Bei den Bauarbeiten wurden im Garten des Hauses wild umwucherte Steinbrocken entdeckt, wie sie normalerweise auf Brunnenrändern zu finden sind. Der Forschergeist des Obertshauseners wurde geweckt und er machte sich auf die Suche. Nach langen Bemühungen kam er an eine alte Katasterkarte heran, auf der der Brunnen eingezeichnet war. Harald Tenschert und seine Helfer machten sich an die Arbeit und legten den Brunnenschacht frei. Eine Menge Schutt und Müll mussten sie fortschaffen, bevor sie einen Blick in den 6,40 Meter tiefen Schacht werfen konnten, in dem das Wasser zirka zwei Meter hoch stand. ,,Ich habe bei Nachbarn herumgefragt, alten Obertshausenern, ob sie sich an den Brunnen erinnern können“, erzählte Harald Tenschert. Doch keiner konnte sich daran erinnern, den Brunnen vor dem Hause stehen gesehen zu haben. Der auf der Straßenseite gelegene Brunnen wurde nun wieder hochgemauert und mit den original Randsteinen versehen. Im Juni 1986 wurde er beim Altstadtfest der Öffentlichkeit präsentiert.

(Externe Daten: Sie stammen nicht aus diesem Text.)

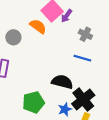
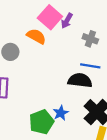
black semicircle: (62, 82) -> (80, 80), moved
blue star: (65, 109) -> (61, 113), moved

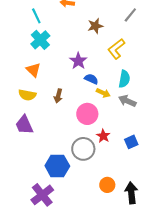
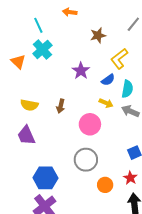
orange triangle: (33, 70) -> (18, 62), moved
blue semicircle: (91, 79) -> (108, 80), moved, turned 120
red star: (103, 136) -> (130, 178), moved
blue hexagon: (57, 166) -> (45, 178), moved
orange circle: (107, 185) -> (105, 185), moved

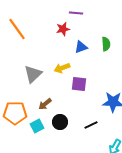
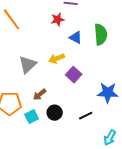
green semicircle: (106, 44) -> (101, 34), size x1.5
blue triangle: (81, 47) -> (76, 37), turned 48
purple square: (79, 84) -> (74, 75), turned 35

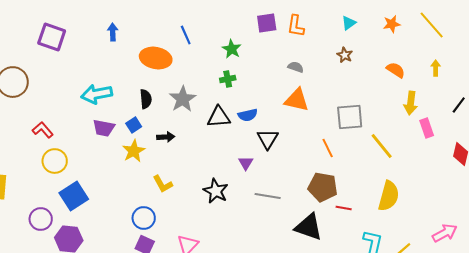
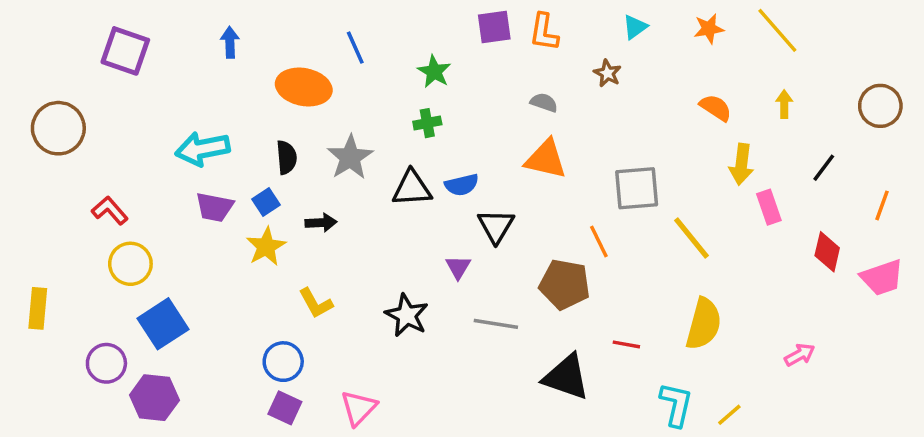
brown star: (345, 55) -> (607, 73), moved
brown pentagon: (323, 187) -> (565, 284), moved
pink arrow: (445, 233) -> (800, 355), moved, size x0.7

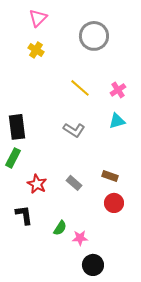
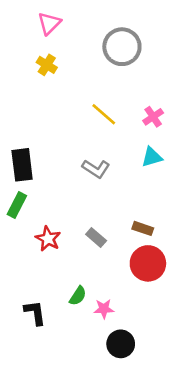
red circle: (114, 203) -> (148, 263), size x1.4
black L-shape: (24, 215) -> (35, 313), moved

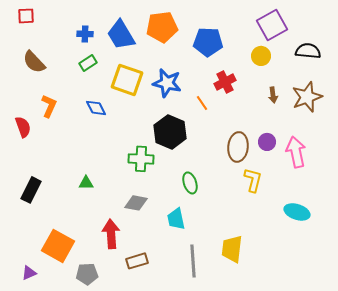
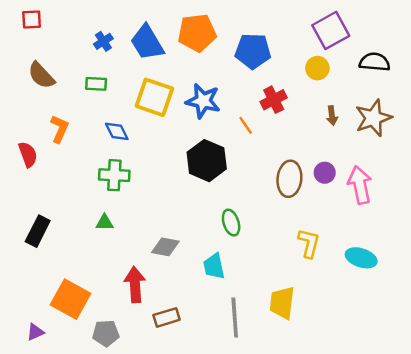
blue cross: (85, 34) -> (103, 41), turned -35
green rectangle: (88, 63) -> (96, 84), moved, turned 36
green cross: (141, 159) -> (114, 175), moved
yellow L-shape: (253, 180) -> (309, 243), moved

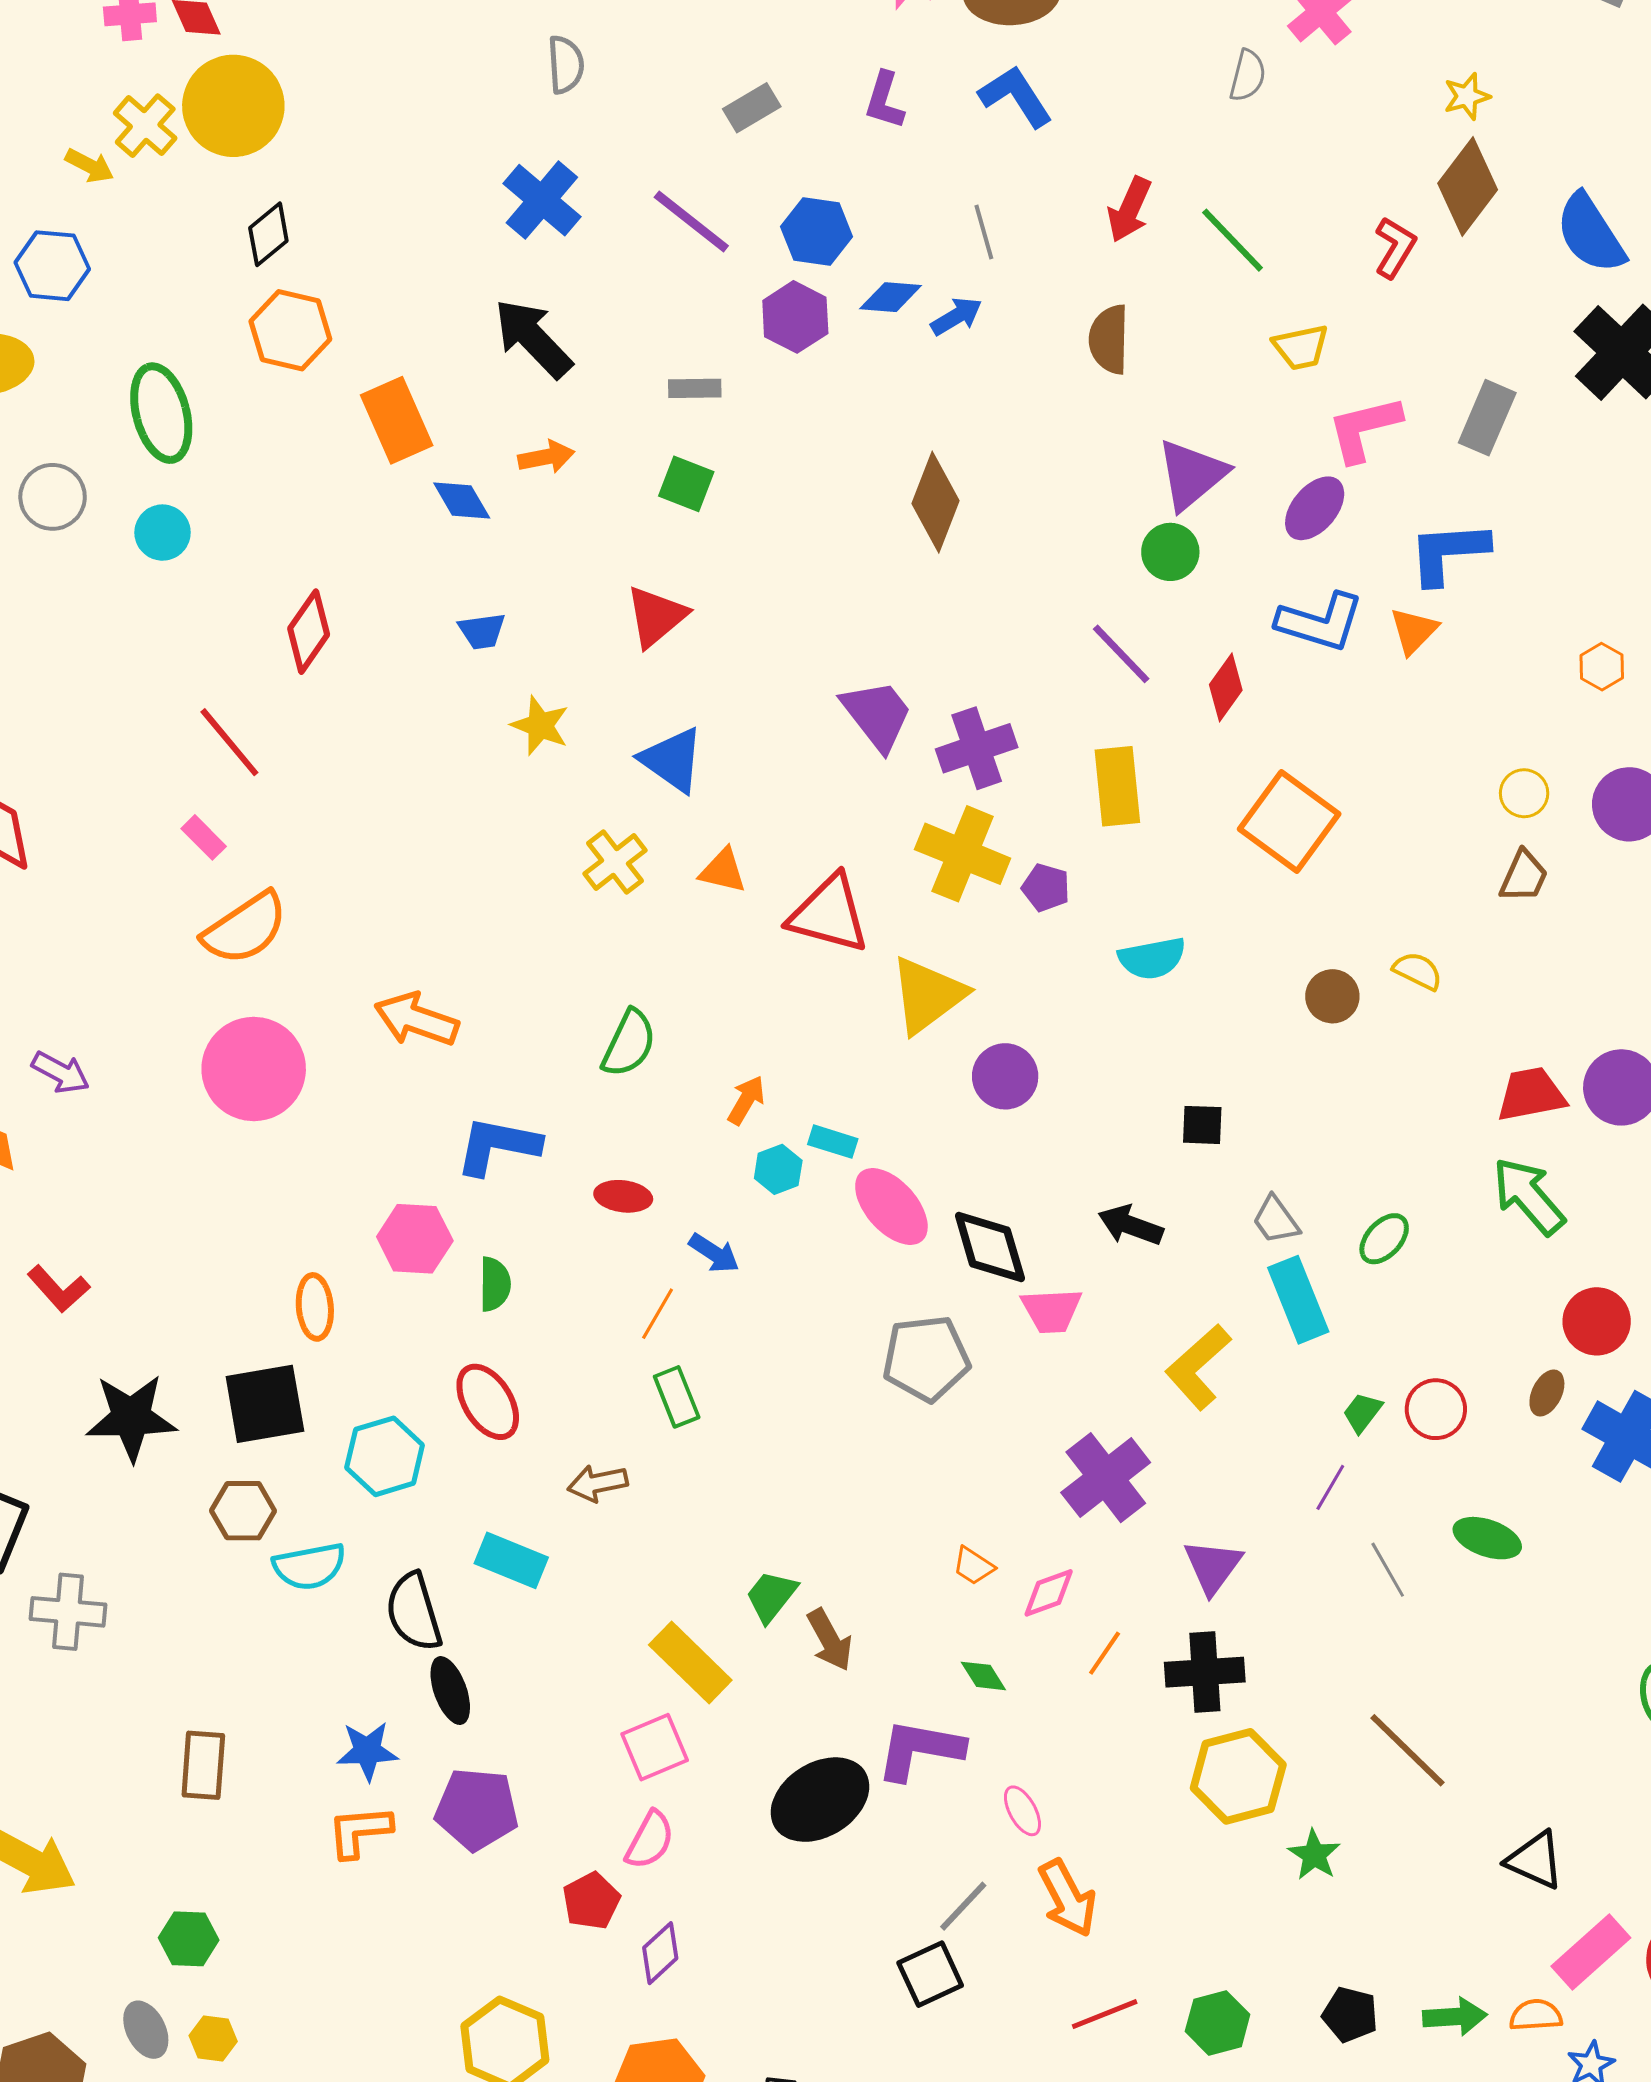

Die Scheune im Hinterhof ist in den 1920er Jahren verfallen. Aus den Resten bauten die damaligen Bewohner einen Stall, in dem bis nach dem zweiten Weltkrieg der „Ortsgaasbock“, der einzige Ziegenbock Obertshausens, lebte. Die Besitzerin ist deshalb alten Obertshausenern noch unter dem Namen „Gaasbock-Käthche“ bekannt.   

Ungewöhnlich wie fast alles in der 300jährigen Geschichte des Fachwerkhauses war natürlich auch das Richtfest des neu errichteten Wirtschaftsbaus, in dem später die Küche und Toilettenanlage ihren Platz fanden. Per Helicopter wurde die Richtkrone auf den Giebel des Anbaus bugsiert. Harald Tenschert berichtete in dem Zusammenhang, dass es anfänglich auch einige Schwierigkeiten mit der unteren Denkmalschutzbehörde gab. Später entspannte sich das Verhältnis aber zusehends und man arbeitete prima zusammen. Ein Mitarbeiter hat ihm dann sogar den Entwurf für die Haustür gezeichnet. Als Vorlage wählten sie dabei ein Modell aus dem „Lehrbuch für Bauschreiner aus dem Jahre 1890 aus. Die Tür, die aus schweren Eichenbrettern gezimmert wurde, wiegt vier Zentner.

An Pfingsten 1987 war das Werk vollbracht und bei einem Straßenfest wurde das neue Wirtshaus und der Biergarten eröffnet. Seit dieser Zeit wird das sehr schön restaurierte Fachwerkhaus nun auf diese Art genutzt.